* What you have to do
Before you write out the listing, remove the pictures; everything else stays exactly as it is.

* Data provided
"""
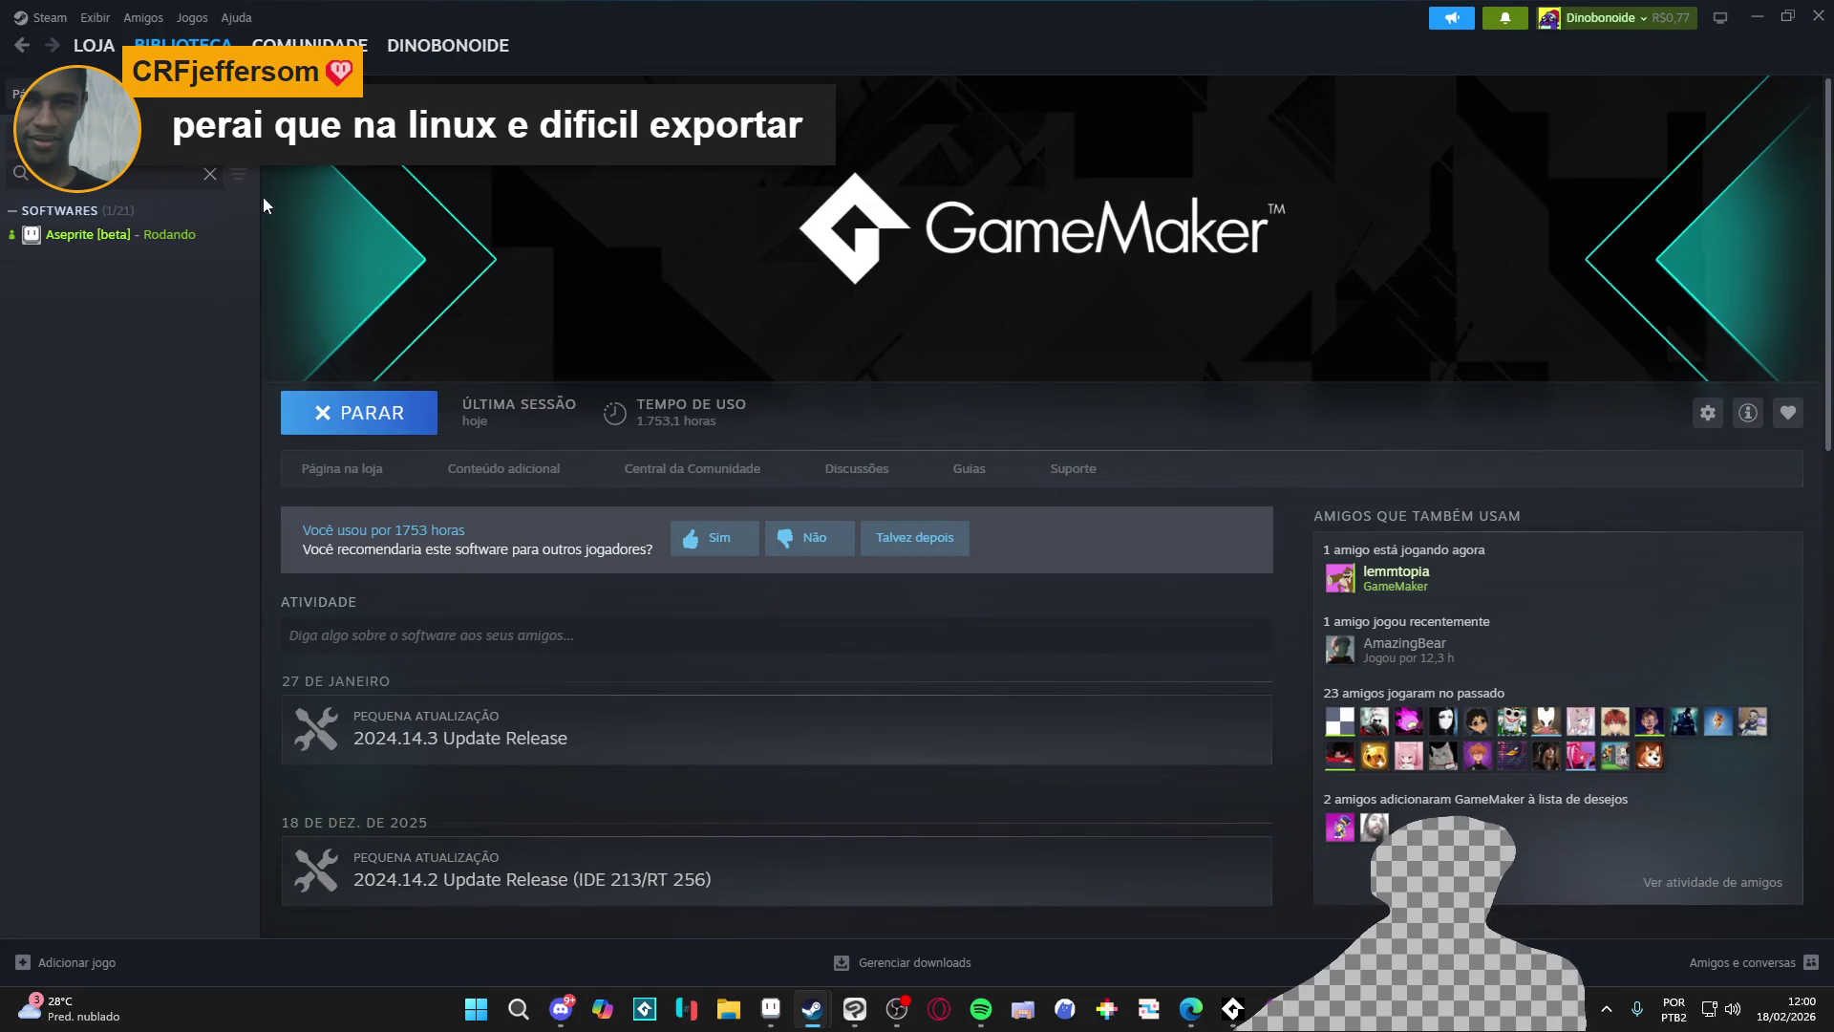
{"action": "left_click", "coordinate": [170, 45]}
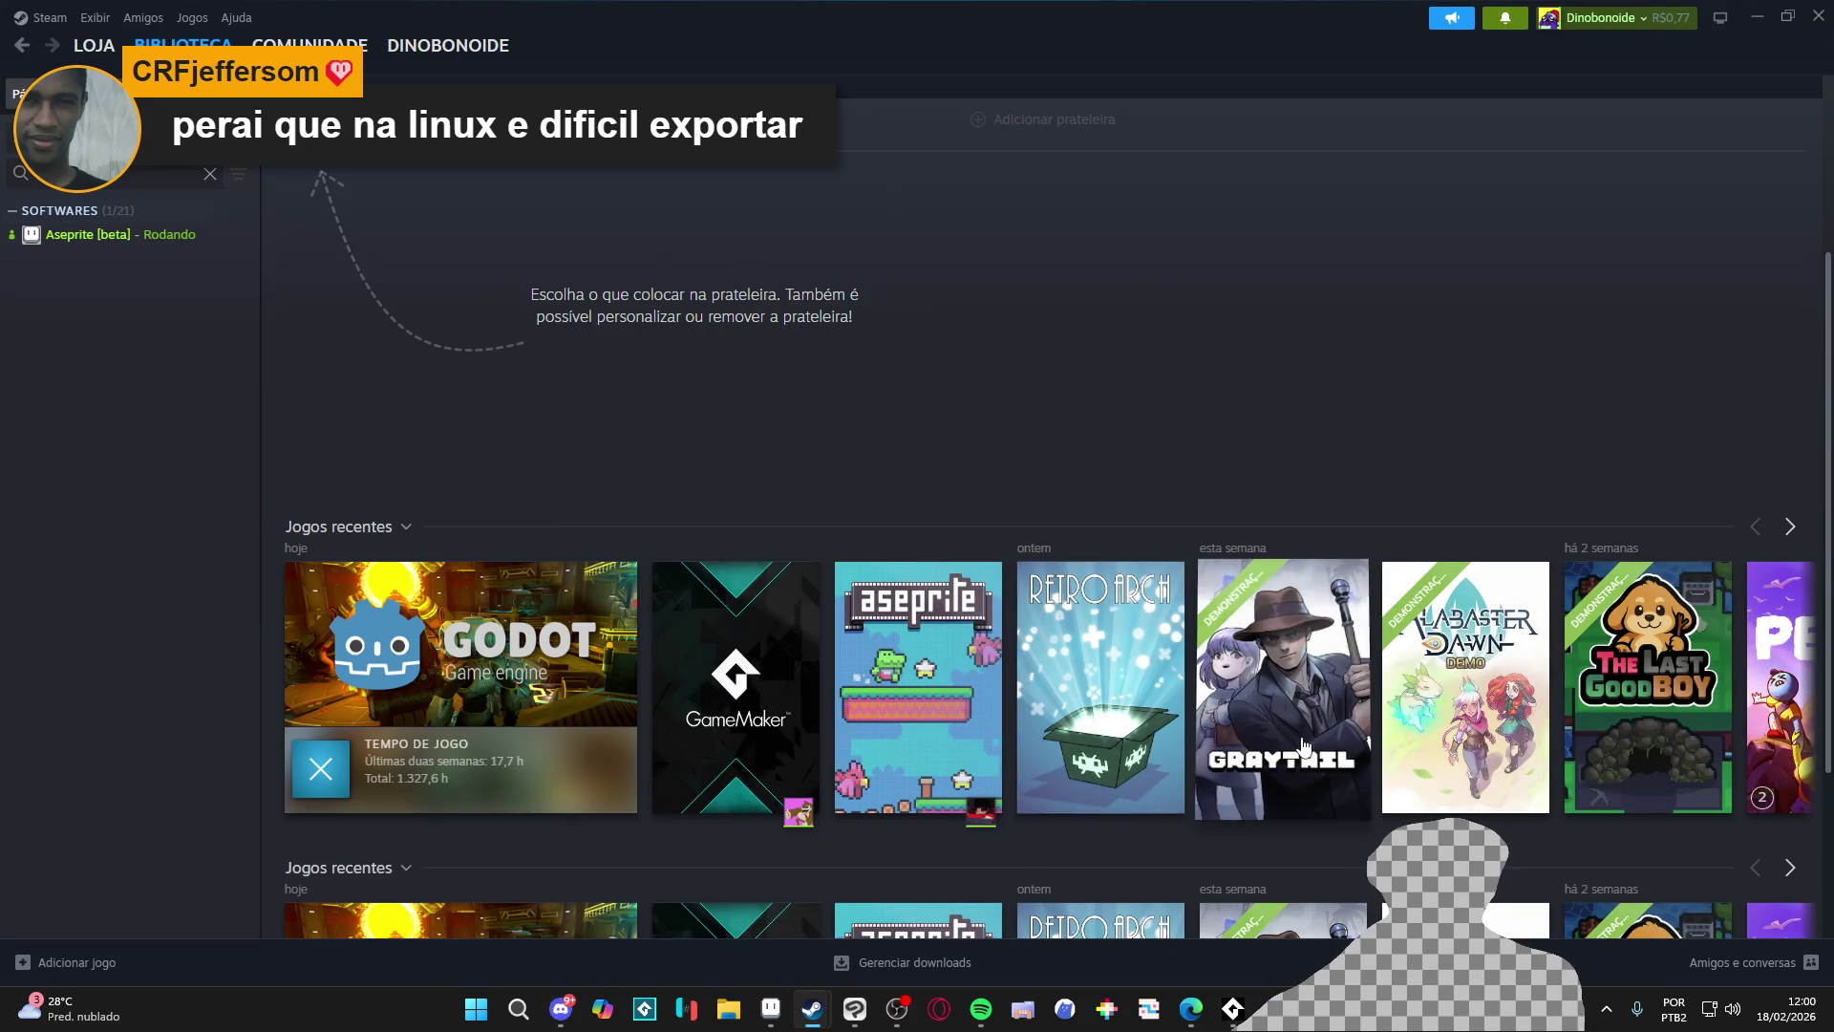
{"action": "left_click", "coordinate": [1324, 677]}
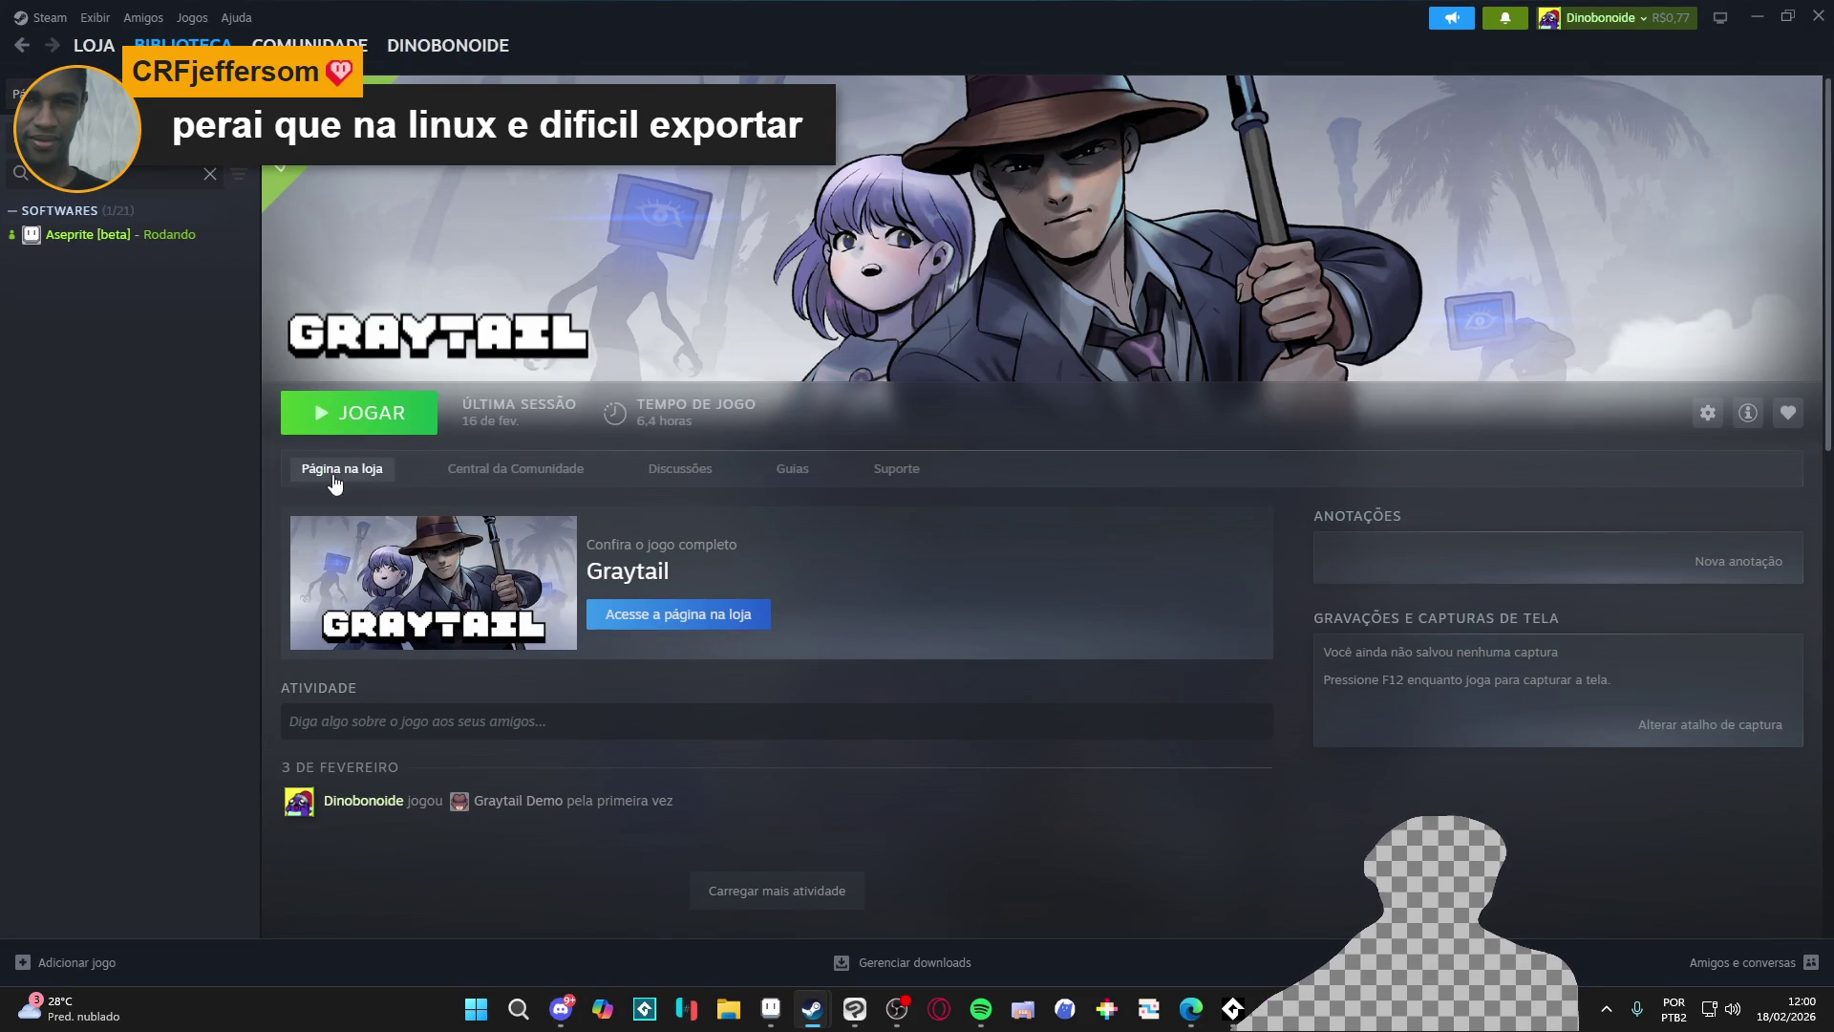
{"action": "left_click", "coordinate": [334, 475]}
"""
* Response area
{"action": "left_click", "coordinate": [170, 45]}
{"action": "left_click", "coordinate": [1324, 677]}
{"action": "left_click", "coordinate": [334, 475]}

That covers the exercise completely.